EXERCISE PROMPT ->
Output all entries verbatim, dropping pictures.

Extracted page text data:
=====

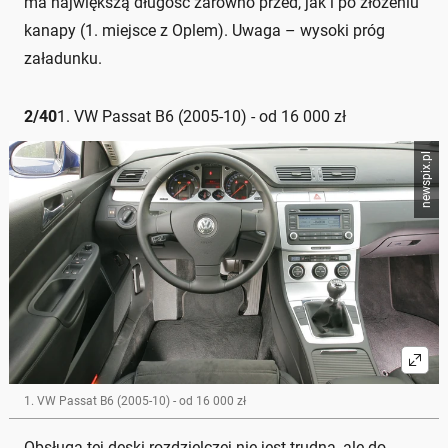
ma największą długość zarówno przed, jak i po złożeniu
kanapy (1. miejsce z Oplem). Uwaga – wysoki próg
załadunku.
2
/
40
1. VW Passat B6 (2005-10) - od 16 000 zł
newspix.pl
1. VW Passat B6 (2005-10) - od 16 000 zł
Obsługa tej deski rozdzielczej nie jest trudna, ale do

=====

SOLUTION ->
ma największą długość zarówno przed, jak i po złożeniu
kanapy (1. miejsce z Oplem). Uwaga – wysoki próg
załadunku.
2
/
40
1. VW Passat B6 (2005-10) - od 16 000 zł
newspix.pl
1. VW Passat B6 (2005-10) - od 16 000 zł
Obsługa tej deski rozdzielczej nie jest trudna, ale do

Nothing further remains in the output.